NZ sailing back in time with live exports

Anne Barkman protests against live animal exports, in the Octagon. PHOTO: GERARD O’BRIEN
Anne Barkman protests against live animal exports, in the Octagon. PHOTO: GERARD O’BRIEN
New Zealand will be heading back to the future if it renews the live export of farm animals, Helen Beattie writes.

The clock is set to lurch back a further three years, with the National-led government’s determination to reverse a ban on live export by sea; a ban announced three years ago on Sunday and which came into effect in May last year.

The inherent risks with the live export trade were consulted on and acknowledged, and the trade closed down; officially resigned to history via political will, New Zealand taking a world-leading stance.

As world-leading stances tend to do, it triggered other countries to follow suit.

In fact, in the United Kingdom — an important trading partner for New Zealand — its government currently has a Bill going through Parliament to ban live exports. The Bill is likely only a matter of months from Royal Assent.

Repealing the ban here ignores global direction of travel, public sentiment, ignores the emerging and unavoidable risks and threats of this trade, and condemns more than 120,000 animals a year to the suffering caused by long sea journeys and a life in poorly regulated destinations, whilst sinking New Zealand’s international trading reputation with it.

The state of the nation is fragile, so why make it more so?

Live export is not a resilient trade, and at 0.09% of New Zealand’s GDP, its fragility should be forfeited to protect our $54 billion GDP.
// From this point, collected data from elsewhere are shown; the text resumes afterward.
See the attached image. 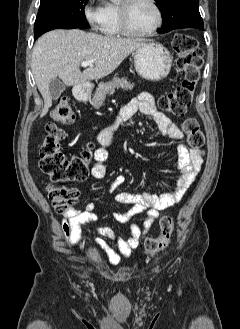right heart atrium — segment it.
<instances>
[{"mask_svg":"<svg viewBox=\"0 0 240 329\" xmlns=\"http://www.w3.org/2000/svg\"><path fill=\"white\" fill-rule=\"evenodd\" d=\"M104 15V7L95 0H89L84 7V16L86 21L94 29L101 27L104 20Z\"/></svg>","mask_w":240,"mask_h":329,"instance_id":"obj_1","label":"right heart atrium"}]
</instances>
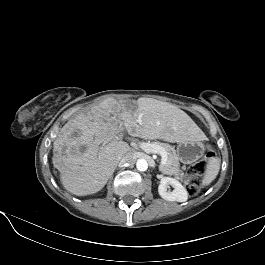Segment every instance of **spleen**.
Returning a JSON list of instances; mask_svg holds the SVG:
<instances>
[{
  "mask_svg": "<svg viewBox=\"0 0 265 265\" xmlns=\"http://www.w3.org/2000/svg\"><path fill=\"white\" fill-rule=\"evenodd\" d=\"M220 164L219 158L213 157L209 160L202 180L203 186L209 185L216 178L220 170Z\"/></svg>",
  "mask_w": 265,
  "mask_h": 265,
  "instance_id": "3e777b00",
  "label": "spleen"
}]
</instances>
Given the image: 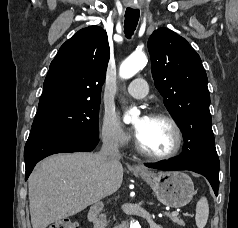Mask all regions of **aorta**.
<instances>
[{
	"label": "aorta",
	"instance_id": "762f6f07",
	"mask_svg": "<svg viewBox=\"0 0 238 228\" xmlns=\"http://www.w3.org/2000/svg\"><path fill=\"white\" fill-rule=\"evenodd\" d=\"M148 62L147 56L142 52H135L131 54L120 66L119 75L123 79H129L143 69ZM137 111L132 109L124 115V122L129 123L131 117L135 115ZM130 228H141L138 221H131Z\"/></svg>",
	"mask_w": 238,
	"mask_h": 228
}]
</instances>
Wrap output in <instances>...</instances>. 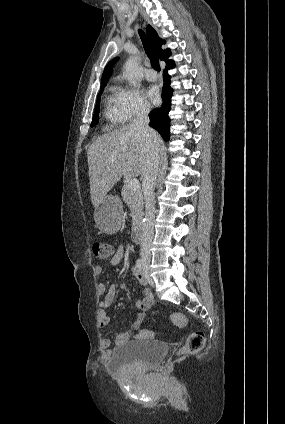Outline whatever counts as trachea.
I'll use <instances>...</instances> for the list:
<instances>
[{
	"label": "trachea",
	"instance_id": "3493384b",
	"mask_svg": "<svg viewBox=\"0 0 285 424\" xmlns=\"http://www.w3.org/2000/svg\"><path fill=\"white\" fill-rule=\"evenodd\" d=\"M139 35H140L141 41L143 43V47L145 49V52H146L147 56L149 57V59L151 61L152 67L156 71H160V65H159L158 57H157L155 51L153 50L149 39L147 38V36L145 35V33L142 30H139Z\"/></svg>",
	"mask_w": 285,
	"mask_h": 424
}]
</instances>
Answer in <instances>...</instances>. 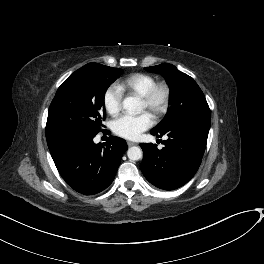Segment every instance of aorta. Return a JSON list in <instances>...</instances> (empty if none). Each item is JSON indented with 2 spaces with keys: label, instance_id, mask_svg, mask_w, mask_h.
Returning <instances> with one entry per match:
<instances>
[{
  "label": "aorta",
  "instance_id": "aorta-1",
  "mask_svg": "<svg viewBox=\"0 0 264 264\" xmlns=\"http://www.w3.org/2000/svg\"><path fill=\"white\" fill-rule=\"evenodd\" d=\"M123 108L131 115L141 112L142 105L138 97L129 96L123 100ZM127 156L132 161H137L142 158V150L140 147L133 146L127 151Z\"/></svg>",
  "mask_w": 264,
  "mask_h": 264
}]
</instances>
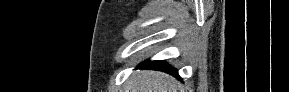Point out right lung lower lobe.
I'll return each instance as SVG.
<instances>
[{
  "mask_svg": "<svg viewBox=\"0 0 289 92\" xmlns=\"http://www.w3.org/2000/svg\"><path fill=\"white\" fill-rule=\"evenodd\" d=\"M139 69L159 70L172 74L179 78L175 68L169 66L165 61H146L138 66Z\"/></svg>",
  "mask_w": 289,
  "mask_h": 92,
  "instance_id": "1",
  "label": "right lung lower lobe"
}]
</instances>
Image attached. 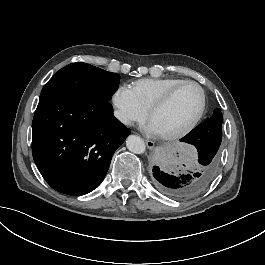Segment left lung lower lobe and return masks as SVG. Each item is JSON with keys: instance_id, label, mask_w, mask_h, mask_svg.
Here are the masks:
<instances>
[{"instance_id": "1", "label": "left lung lower lobe", "mask_w": 265, "mask_h": 265, "mask_svg": "<svg viewBox=\"0 0 265 265\" xmlns=\"http://www.w3.org/2000/svg\"><path fill=\"white\" fill-rule=\"evenodd\" d=\"M222 130L202 122L182 142L193 145L198 160L191 170H170L167 155L160 156L151 171L152 185L163 195L172 199H190L204 192L212 183L219 169V147Z\"/></svg>"}]
</instances>
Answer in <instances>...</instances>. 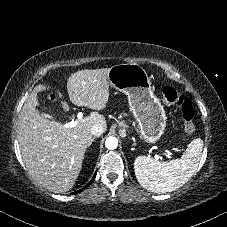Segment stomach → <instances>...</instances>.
I'll return each instance as SVG.
<instances>
[{"mask_svg": "<svg viewBox=\"0 0 227 227\" xmlns=\"http://www.w3.org/2000/svg\"><path fill=\"white\" fill-rule=\"evenodd\" d=\"M111 87L127 95L131 111L138 122L140 137L153 144L160 140L166 127V114L151 88L150 77L136 63L118 64L110 68Z\"/></svg>", "mask_w": 227, "mask_h": 227, "instance_id": "obj_1", "label": "stomach"}]
</instances>
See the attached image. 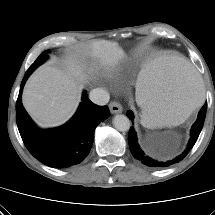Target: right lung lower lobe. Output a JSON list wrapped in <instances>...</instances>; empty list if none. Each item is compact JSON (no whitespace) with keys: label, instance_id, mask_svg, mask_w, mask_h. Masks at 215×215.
I'll use <instances>...</instances> for the list:
<instances>
[{"label":"right lung lower lobe","instance_id":"98d812e1","mask_svg":"<svg viewBox=\"0 0 215 215\" xmlns=\"http://www.w3.org/2000/svg\"><path fill=\"white\" fill-rule=\"evenodd\" d=\"M33 71L27 70L16 102V121L22 140L29 152L41 163L52 168H67L83 161L94 141V130L110 116L107 106H97L83 93L82 102L69 122L49 130L35 126L25 111L21 93Z\"/></svg>","mask_w":215,"mask_h":215}]
</instances>
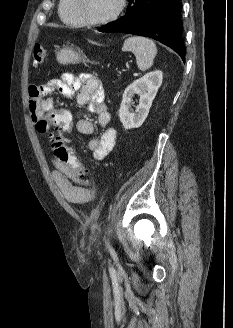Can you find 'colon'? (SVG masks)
Returning <instances> with one entry per match:
<instances>
[{
	"instance_id": "1",
	"label": "colon",
	"mask_w": 233,
	"mask_h": 328,
	"mask_svg": "<svg viewBox=\"0 0 233 328\" xmlns=\"http://www.w3.org/2000/svg\"><path fill=\"white\" fill-rule=\"evenodd\" d=\"M46 56L45 47L36 44L33 49V67L41 66ZM72 125L71 113L61 108L46 113L36 122V128L40 133H48L55 158L68 167L76 176L83 178L85 170L66 141V135L70 133Z\"/></svg>"
}]
</instances>
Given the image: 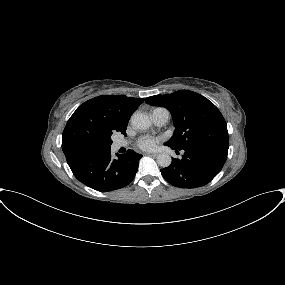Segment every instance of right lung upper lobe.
<instances>
[{
    "mask_svg": "<svg viewBox=\"0 0 285 285\" xmlns=\"http://www.w3.org/2000/svg\"><path fill=\"white\" fill-rule=\"evenodd\" d=\"M143 101L125 95H103L80 105L62 134L68 165L85 154L110 148L114 132L126 135L129 119Z\"/></svg>",
    "mask_w": 285,
    "mask_h": 285,
    "instance_id": "1",
    "label": "right lung upper lobe"
}]
</instances>
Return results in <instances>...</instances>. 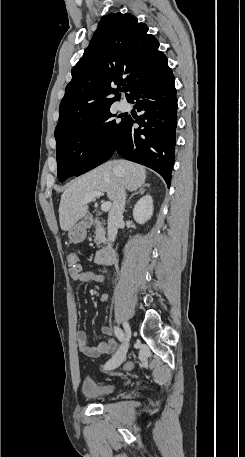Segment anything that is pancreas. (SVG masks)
<instances>
[{"label": "pancreas", "mask_w": 245, "mask_h": 457, "mask_svg": "<svg viewBox=\"0 0 245 457\" xmlns=\"http://www.w3.org/2000/svg\"><path fill=\"white\" fill-rule=\"evenodd\" d=\"M95 226V239L94 243H96V247H100L101 243H105V229L104 226H102L101 222L99 220H95L93 222Z\"/></svg>", "instance_id": "1"}]
</instances>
Here’s just some of the other whys: ships sink and burn (at least nine since 2009), drowning or burning people and thousands of animals; geopolitics and attack threats delay and block voyages, risking animals being without food and water; boats hit severe and rough weather/sea conditions; ships suffer mechanical, ventilation, drinking-water-production failures; ships have on-board fires.
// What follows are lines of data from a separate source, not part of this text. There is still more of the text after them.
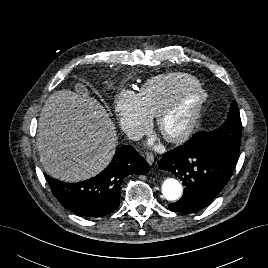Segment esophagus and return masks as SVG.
Masks as SVG:
<instances>
[{
    "instance_id": "obj_1",
    "label": "esophagus",
    "mask_w": 268,
    "mask_h": 268,
    "mask_svg": "<svg viewBox=\"0 0 268 268\" xmlns=\"http://www.w3.org/2000/svg\"><path fill=\"white\" fill-rule=\"evenodd\" d=\"M146 161L149 165H152L154 163V155L151 153L146 154Z\"/></svg>"
}]
</instances>
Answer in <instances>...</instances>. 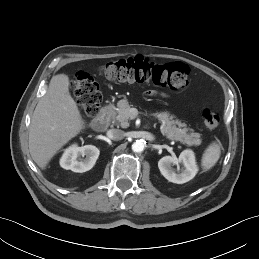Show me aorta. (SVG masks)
Returning <instances> with one entry per match:
<instances>
[{
    "label": "aorta",
    "instance_id": "1",
    "mask_svg": "<svg viewBox=\"0 0 259 259\" xmlns=\"http://www.w3.org/2000/svg\"><path fill=\"white\" fill-rule=\"evenodd\" d=\"M145 146H146L145 140L143 139L136 140V142L132 144V150L134 152H142L145 149Z\"/></svg>",
    "mask_w": 259,
    "mask_h": 259
}]
</instances>
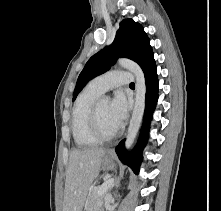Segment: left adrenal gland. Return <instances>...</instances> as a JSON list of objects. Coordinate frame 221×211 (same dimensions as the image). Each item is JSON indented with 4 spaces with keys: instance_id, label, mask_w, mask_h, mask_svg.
<instances>
[{
    "instance_id": "1",
    "label": "left adrenal gland",
    "mask_w": 221,
    "mask_h": 211,
    "mask_svg": "<svg viewBox=\"0 0 221 211\" xmlns=\"http://www.w3.org/2000/svg\"><path fill=\"white\" fill-rule=\"evenodd\" d=\"M113 186H115L116 188L119 187V182H116Z\"/></svg>"
}]
</instances>
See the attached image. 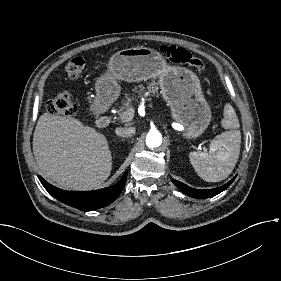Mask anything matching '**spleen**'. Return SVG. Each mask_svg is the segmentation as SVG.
I'll list each match as a JSON object with an SVG mask.
<instances>
[{
	"mask_svg": "<svg viewBox=\"0 0 281 281\" xmlns=\"http://www.w3.org/2000/svg\"><path fill=\"white\" fill-rule=\"evenodd\" d=\"M222 126L227 131L218 135L210 151L190 153L191 163L199 176L207 182H220L234 170L241 147L240 122L235 109L226 103L223 111Z\"/></svg>",
	"mask_w": 281,
	"mask_h": 281,
	"instance_id": "3e777b00",
	"label": "spleen"
}]
</instances>
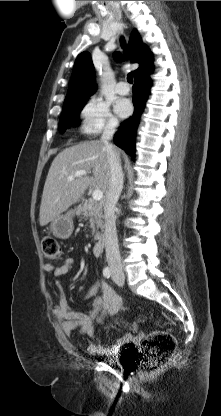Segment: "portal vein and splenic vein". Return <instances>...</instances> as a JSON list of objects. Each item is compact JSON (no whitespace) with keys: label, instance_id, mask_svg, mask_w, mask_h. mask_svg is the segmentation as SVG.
Wrapping results in <instances>:
<instances>
[{"label":"portal vein and splenic vein","instance_id":"obj_1","mask_svg":"<svg viewBox=\"0 0 221 416\" xmlns=\"http://www.w3.org/2000/svg\"><path fill=\"white\" fill-rule=\"evenodd\" d=\"M87 175V171L85 170H79L76 171L74 174L70 175L68 177V180H73L75 177H81V176H86ZM92 198L94 201H100L103 198V192L100 189H95L92 193Z\"/></svg>","mask_w":221,"mask_h":416}]
</instances>
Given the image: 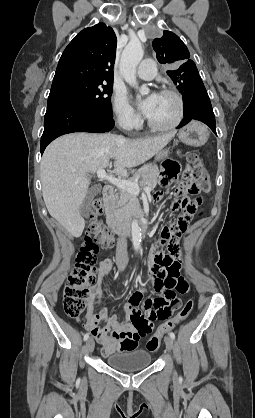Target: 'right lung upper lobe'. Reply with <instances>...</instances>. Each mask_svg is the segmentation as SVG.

New Zealand’s own animal welfare laws are redundant in international waters, and no amount of regulation can eliminate the other inherent risks accompanying a seafaring vessel, purpose-built to or not, filled with sentient animals and people, heading out to sea.

The bottom line of this trade is that whether gold, silver or marble, whether chandeliers are installed or buffets provided or any so-called increased regulation is implemented, these things are all just smoke screens and welfare washing; awkward double standards.

Because these things will never stop animals being slaughtered in countries that have less, little or no regulation to ensure they have a humane death at their destination. While here in New Zealand we take pride in and trade on the humane slaughter standards used for our farmed animals, with the live export trade, we ship animals off elsewhere to what might very well be a brutal, filthy, inhumane death, upon which we have zero visibility.

The flimsy at best or downright untruthful at worst arguments used ad nauseum to condone this trade — that these breeding animals are high value, that they are well looked after during voyage (if animals were transported in such conditions in New Zealand, people in charge could be prosecuted) and when they arrive at their destination — deliberately miss the fact that the animals will likely be killed in a manner that isn’t acceptable or even legal in New Zealand.

Live export for breeding is live export for eventual inhumane slaughter. New Zealand has no control over this fact and nor can we impose such a standard in another country.

Our local slaughter trade also takes a hit while a less-regulated country benefits from what could have been our business — we offshore at the expense of our animals and our own local communities.

Which brings us to the final, unavoidable and therefore the most powerful threat to New Zealand’s reputation if this abhorrent trade is dragged back on to the table.

Due to this eventual low-welfare slaughter at destination, exposing footage of how those animals are slaughtered and/or treated can never be ruled out. No control means no control and that means irrepressible reputational damage.

The risk is real because the regulatory control is nil, and those making money from the trade take an "out of sight, out of mind" approach. No remediation of voyage conditions eliminates these destination country risks.

Risks which are a threat to other farmers, and our trading credentials and reputation, our revenue and overall GDP.

Repealing the ban on live export by sea would therefore not only be a case of double standards but also a reckless case of eyes wide shut.

Concentrating the issue down to voyage welfare remediation — through a cattle class standard, developed and driven by a limited number of live export beneficiaries, including veterinarians, and despite the government’s direction, Ministry for Primary Industries (aka, use of taxpayers’ money) — is subterfuge.

Live export for breeding is live export of questionable welfare, in other countries, during life and at slaughter — irrepressible and unacceptable animal welfare compromise that we cannot control.

These should be the "provocations to conversation" that Prime Minister Christopher Luxon seeks.

Otherwise, his National-led government’s strings are being pulled, when quasi-regulation to benefit a few flies in the face of his very own state of the nation stance that, "farmers are frustrated at regulations slowing them down"; when the inherent baked-in risks of the trade are ignored and left to chance, yet "we will not leave our future to chance"; and when going backwards to reignite a trade recognised worldwide to be abhorrent means, quite literally, "New Zealand is going backwards".

And all the while, this is his National-led government’s own doing.

 - Helen Beattie is director of Veterinarians for Animal Welfare Aotearoa.